The Wide Arms of God (a Question about Heaven)
Do all people go to heaven? I got this question (and probably fifty like it) from a group of hundreds of brilliant teens I spent time with over the summer. But it isn’t a question unique to adolescence.
Behind this question, there’s usually a person. “Is my dad who just passed going to heaven?” “Is my uncle going to heaven?” “What about my mom, is she going to heaven?”
We’ll leave figuring out exactly what the Bible means when it says “heaven” for another day. But, let me start by saying that I don’t get to decide who goes to heaven. (That’s probably for the best because there would be WAY fewer people there.)
The Bible doesn’t approach eternity as some sort of trick question where if you don’t say a specific set of magic words you might accidentally fail the test.
For many of the people that ask this question, I find that they view God as a sort of divine bean counter that is doing his best to keep all the bad people out of eternity (usually the same people they wouldn’t let in if they got to choose). This kind of perspective sees God as someone who is trying to keep people out, trying to increasingly limit the population of heaven. But when you look at the Bible, that’s simply not the God you see.

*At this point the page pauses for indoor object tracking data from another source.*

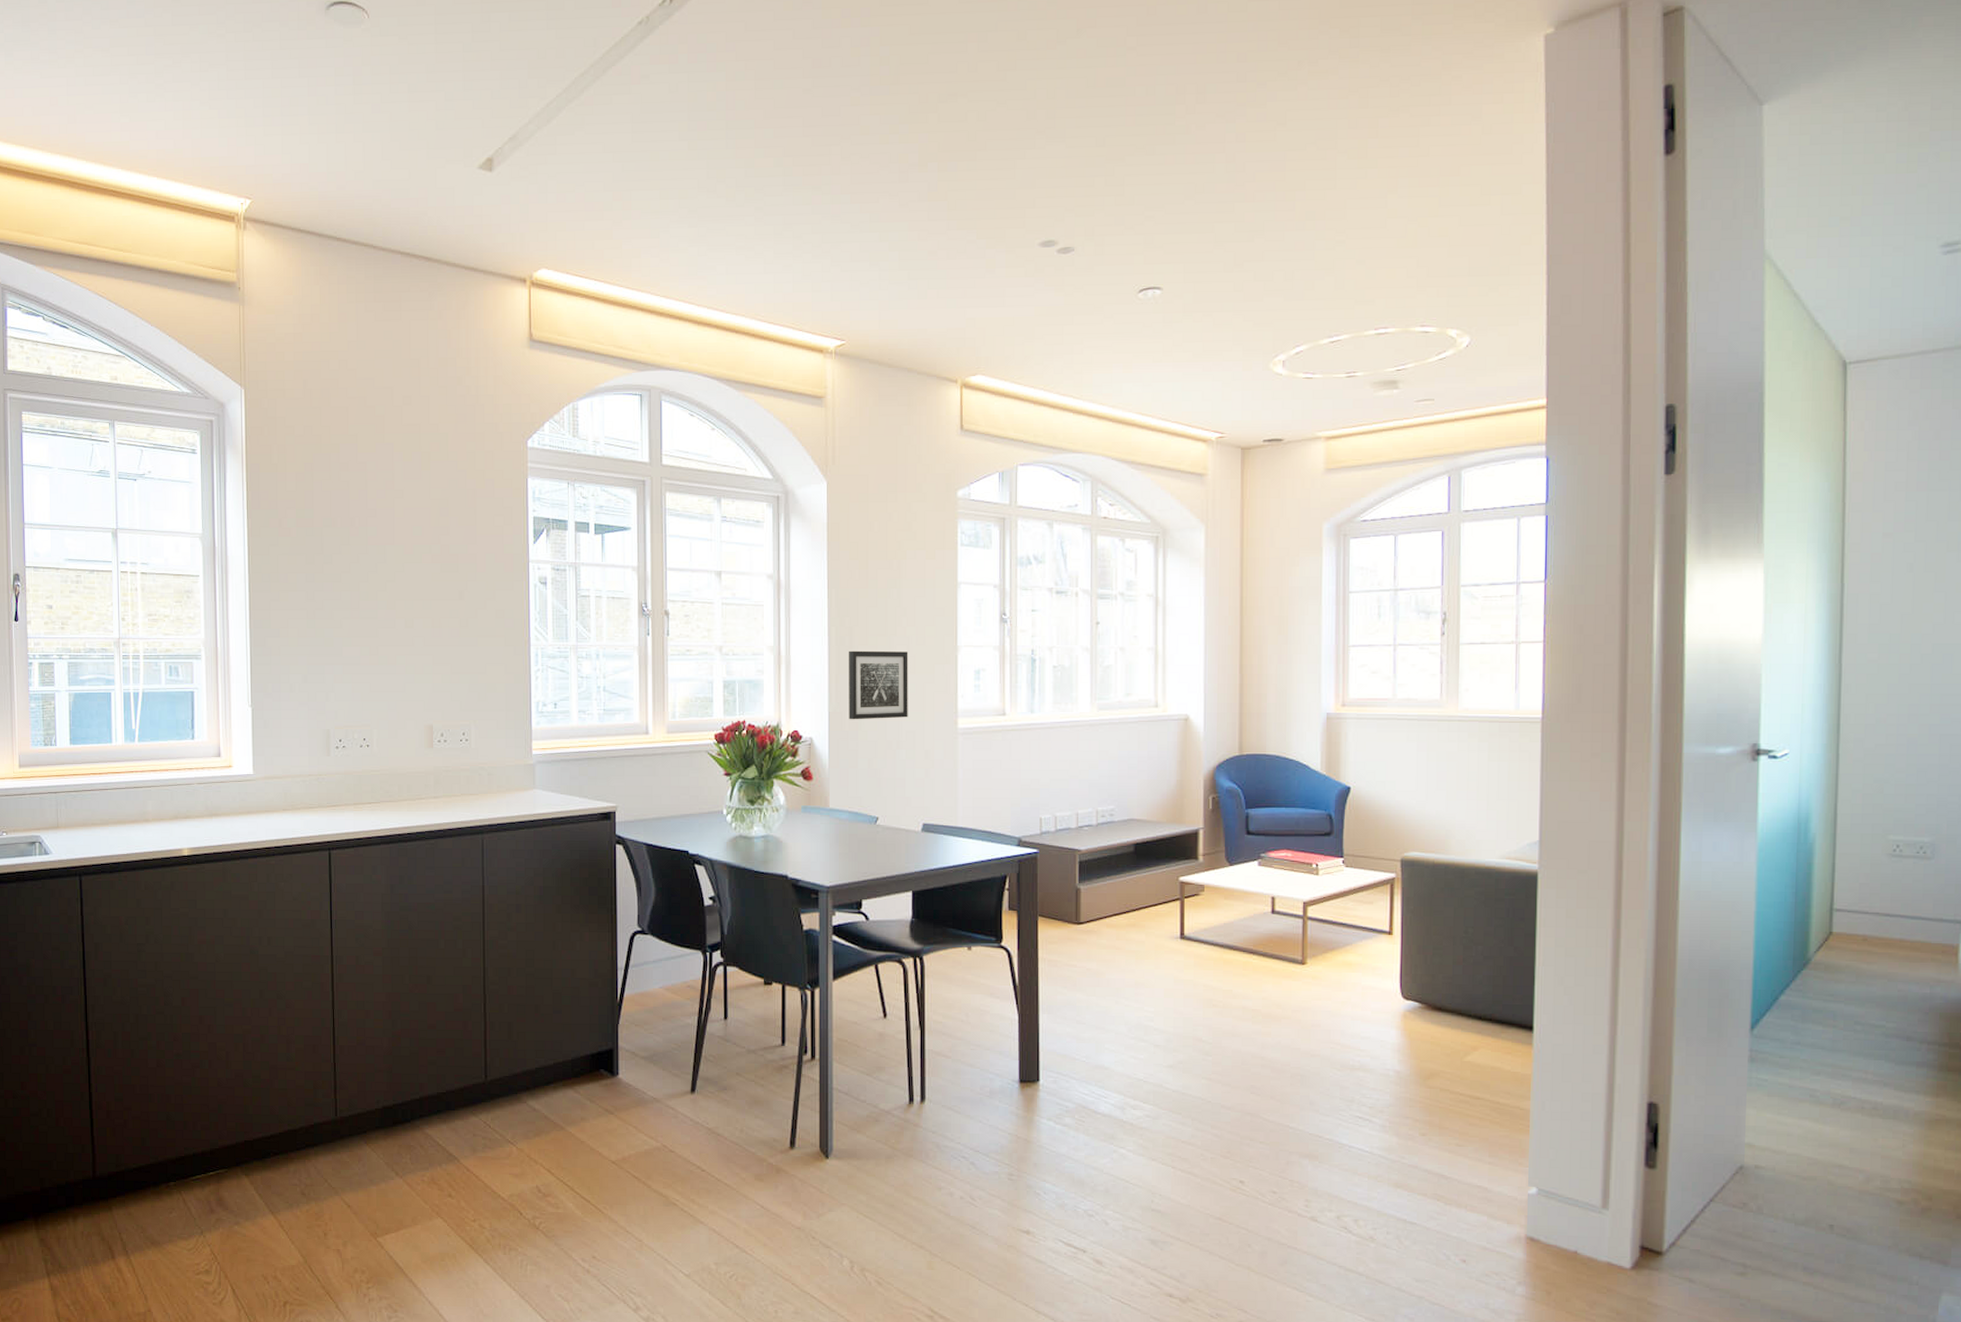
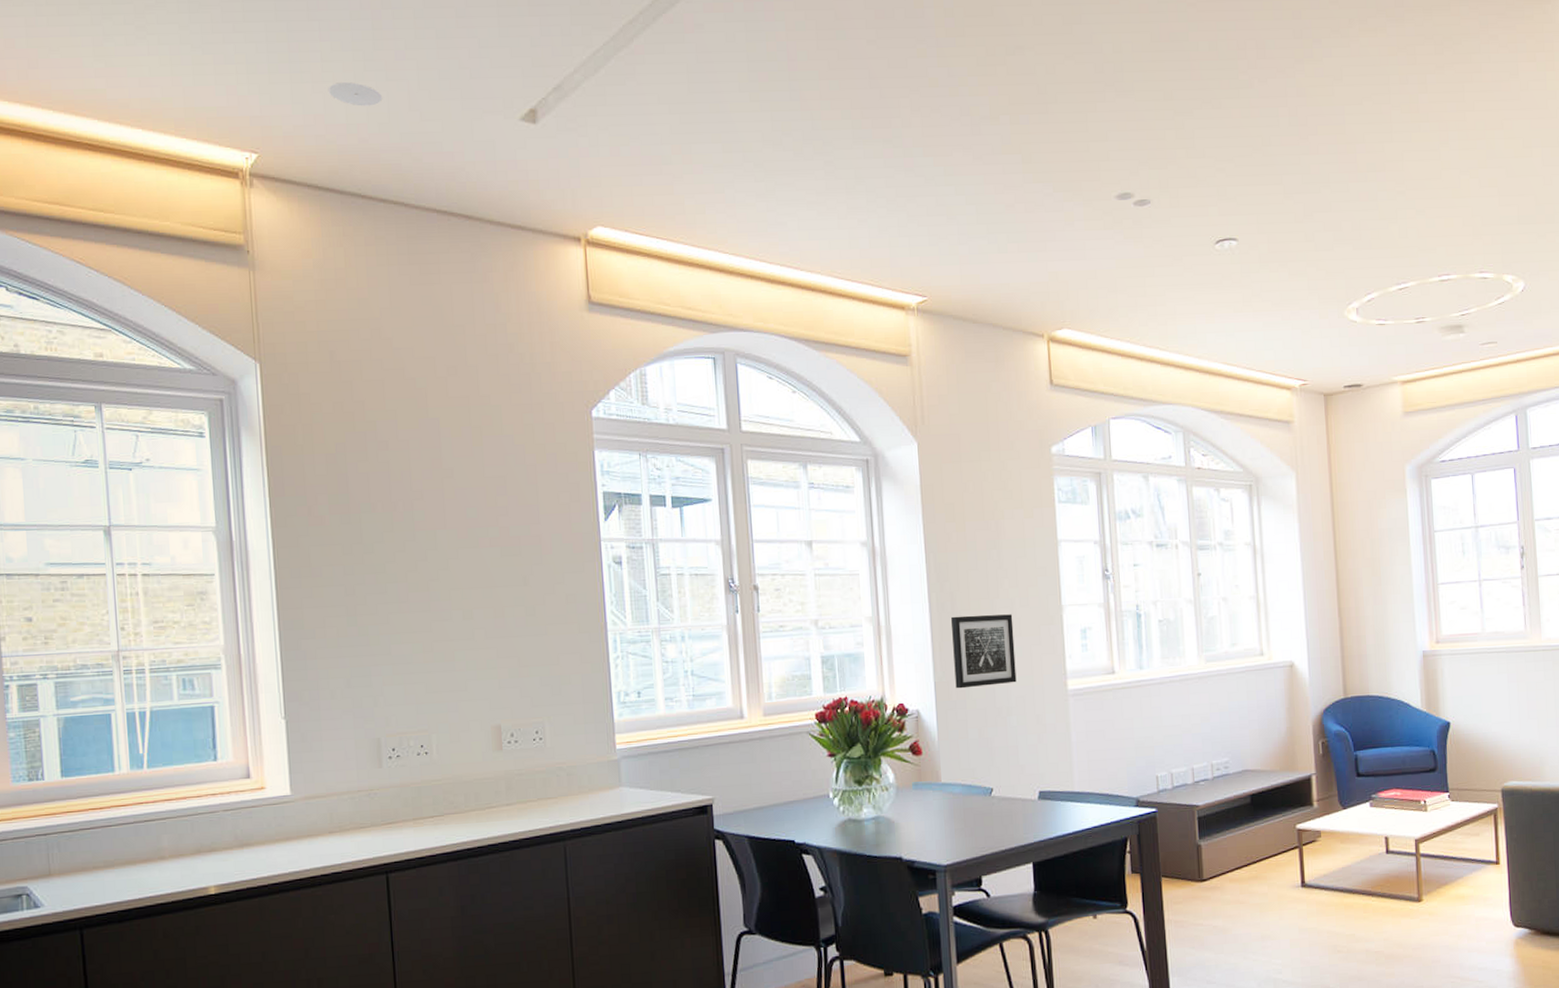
smoke detector: none [313,134,359,156] -> present [328,82,383,106]

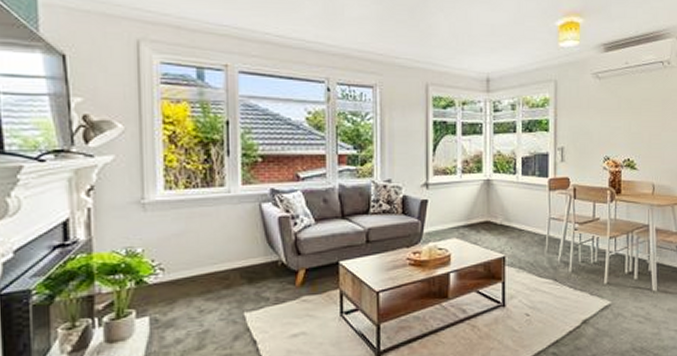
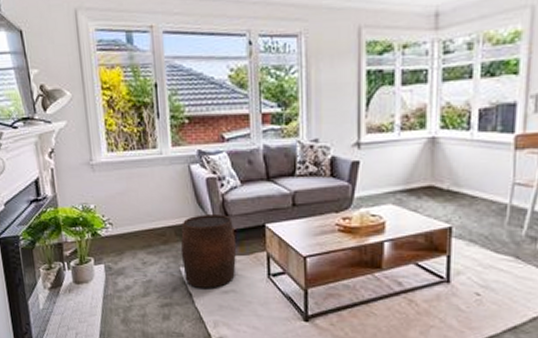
stool: none [246,254,309,334] -> present [180,215,237,288]

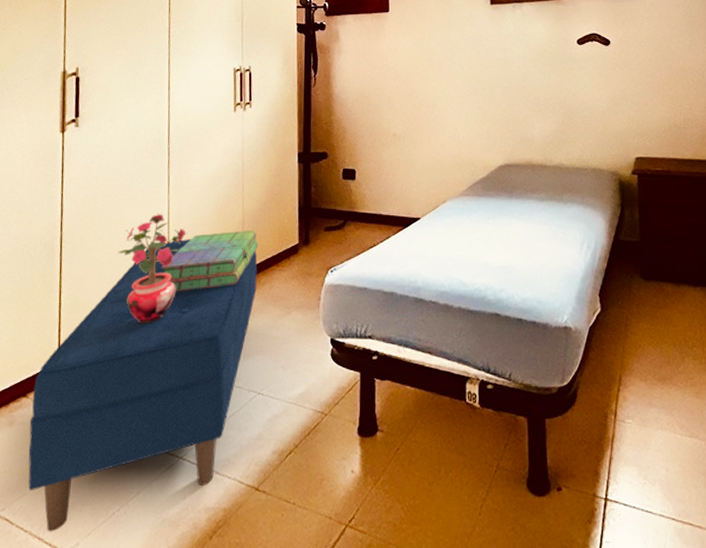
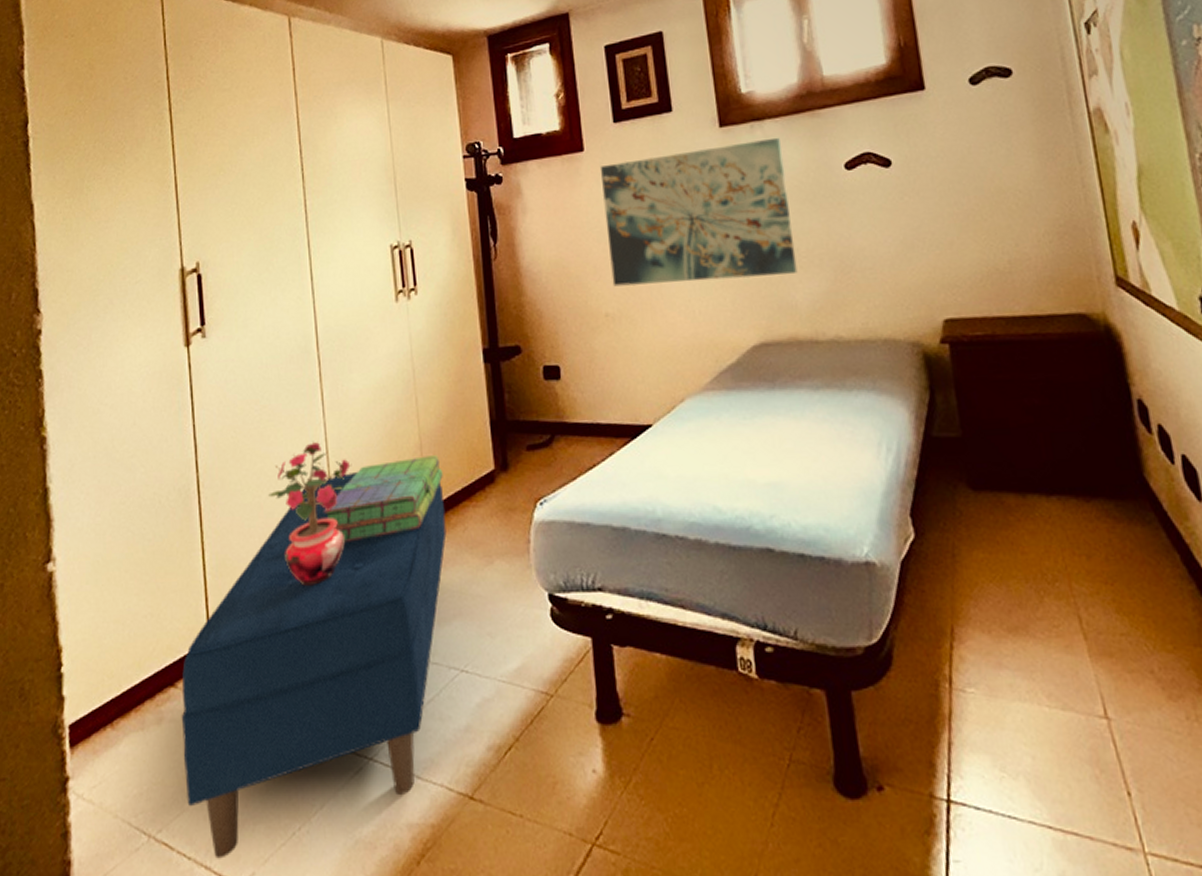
wall art: none [400,16,537,115] -> present [600,137,798,287]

Ok, yes, God does eject Adam and Eve from the Garden of Eden after they sin. But from that point forward, we see a God who is on the move to reconnect. We see a God who keeps pursuing humanity over and over even after they let God down time after time. We go from covenants with a person to a family to a nation. God keeps drawing the circle wider and wider and wider. God keeps including more and more people.
Then, Jesus blows up the whole Jew/Gentile separation and flings the gates of heaven wide open to everyone regardless of their lineage! All people. Everyone. Regardless of who their family was or what they did in their past or how much money they have. Jesus opens up the family of God to the whole earth!
What we see in the Bible is a God who is constantly trying to include more and more people, not exclude them. That is important when we face these huge questions. We don’t get to decide. God does. And God isn’t trying to keep people out. God is trying to let people in.
With that in mind we look at the life of Jesus and try to see what Jesus asks of us. We could make a list a mile long, but it can be boiled down to an invitation that Jesus makes over and over to all kinds of people in all kinds of ways: follow me.
Jesus is inviting us wherever we find ourselves at the current moment to move our lives closer to the way of Jesus. Closer to healing the sick, closer to proclaiming the truth, closer to standing up for justice, closer to accepting God’s forgiveness, closer to forgiving others, closer to loving everyone.
The call to follow Jesus is at the same time easy to understand and difficult to accomplish. But that’s why it’s important to begin where we did. God isn’t trying to exclude us, God is trying to include us. God is trying to invite us into a life of holiness and communion with God that stretches from today into eternity.
I get it. It’s a complicated answer, but don’t the overly simplistic answers seem too simple to be true? For me, I look for an answer that recognizes the complexity of the world and approaches that complexity with love and grace. I hope this is that.